Got to Be Something Here: The Rise of the Minneapolis Sound by Andrea Swensson
Author:Andrea Swensson [Swensson, Andrea]
Language: eng
Format: azw3
Tags: HIS036090 History / United States / State & Local / Midwest (ia, Il, In, Ks, Mi, Mn, Mo, Nd, Ne, Oh, Sd, Wi), MUS020000 Music / History & Criticism, MUS039000 Music / Genres & Styles / Soul & R 'n B
ISBN: 9780816632336
Publisher: University of Minnesota Press
Published: 2017-10-10T04:00:00+00:00
Although their sons wouldn’t know it until years later, Prince’s dad, John Nelson (seated at piano), and André Cymone’s dad, Fred Anderson (upright bass), performed together in the Prince Rogers Trio, making the young musicians’ meeting seem predestined. Photograph by John F. Glanton. Courtesy of the Hennepin County Library.
With the exception of the Andrews Sisters and polka artists like “Whoopee” John Wilfahrt, the early 1960s marked the first real period of commercial success for musicians in Minnesota. As Elvis’s swiveling hips were still haunting parents’ dreams and the Beatles’ mop tops were making their way across the pond, a slew of young bands like the Trashmen (with their song “Surfin’ Bird”) and the Castaways (with “Liar, Liar”) started climbing the charts and handily filling up ballrooms around the region. The Trashmen were an especially interesting case study in what made music successful in the early 1960s. Their big hit “Surfin’ Bird” was a note-for-note mash-up of two previously released songs by a black doo-wop group from the West Coast called the Rivingtons, “Papa Oom Mow Mow” and “The Bird Is the Word.” The Rivingtons struggled to chart either of their songs when they were released in 1962, but the Trashmen found immediate success with their remake, showing just how eager the Twin Cities pop radio market was for R&B-meets-rock sounds from clean-cut young white artists who could connect with the metro area’s large population of suburban teenagers. And connect they did.
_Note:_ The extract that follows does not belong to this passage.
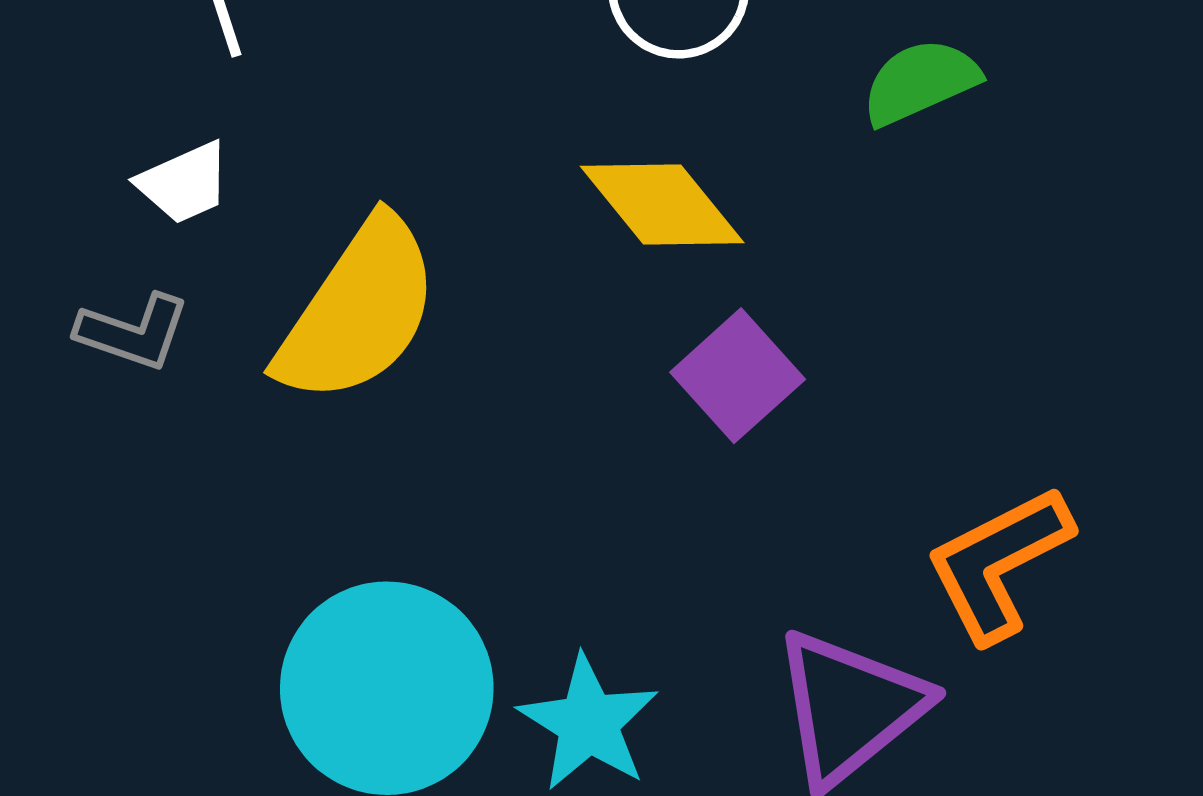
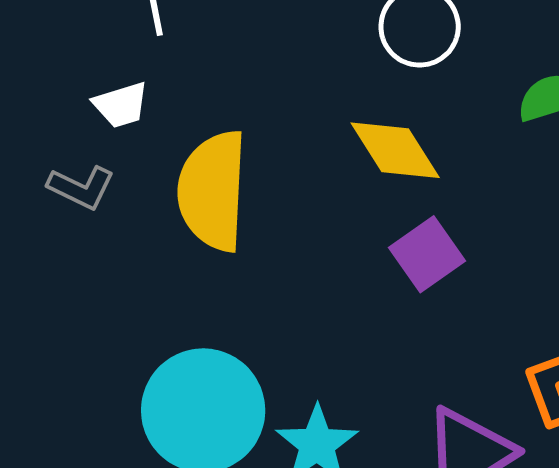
yellow semicircle: (358, 311) -> (213, 191), turned 142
The influx of attention and cash caused the local rock scene to explode, and for the first time the artists making contemporary music in Minneapolis could be heard on the radio (KDWB) and could be followed in daily newspapers and specialty magazines like In-Beat and Twin City ’a Go Go.
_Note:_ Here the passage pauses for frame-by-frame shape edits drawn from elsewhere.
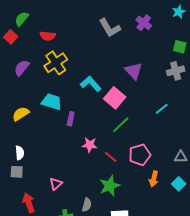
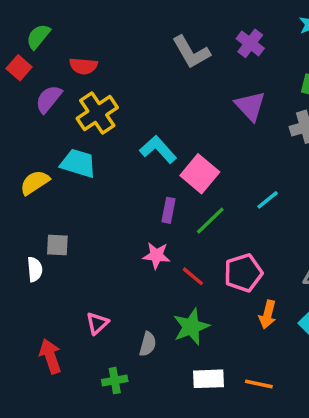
purple semicircle: (22, 68) -> (49, 99), moved
purple triangle: (134, 71) -> (250, 106), moved
cyan trapezoid: (52, 102) -> (78, 163), moved
cyan line: (162, 109) -> (268, 200), moved
yellow semicircle: (21, 114) -> (35, 182), moved
purple rectangle: (71, 119) -> (169, 210), moved
gray square: (17, 172) -> (57, 245), moved
gray semicircle: (87, 205) -> (148, 344), moved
But not everyone was invited to the party. In a pattern that still persists to the present day, the music community in the Twin Cities seemed to be split along racial and ethnic lines. In 1965, the city’s most powerful booking agent, Dick Shapiro, estimated that there were 350 bands in the metro area “good enough to get away with a dance job.” Shapiro and similar booking agents were sending these young rock bands all over the state, from school dances to small-town armories and ballrooms to large rooms like St. Paul’s Prom Ballroom. Even after the Trashmen and Castaways proved that teenage local rock bands could draw fans to ballrooms by the hundreds, soul music was less of a guarantee for bookers. Despite the national success of soul groups like the Impressions, Temptations, and Martha and the Vandellas, it was uncommon to hear black R&B and soul artists coming across Twin Cities airwaves. During the week of March 6, 1965, for example, the Temptations’ song “My Girl” had skyrocketed to the #1 position on the Billboard Hot 100 charts and could be heard on most Top 40 radio stations in the country—except for the Twin Cities’ KDWB, whose top songs that week were by Gary Lewis and the Playboys, the Righteous Brothers, Roger Miller, and Petula Clark.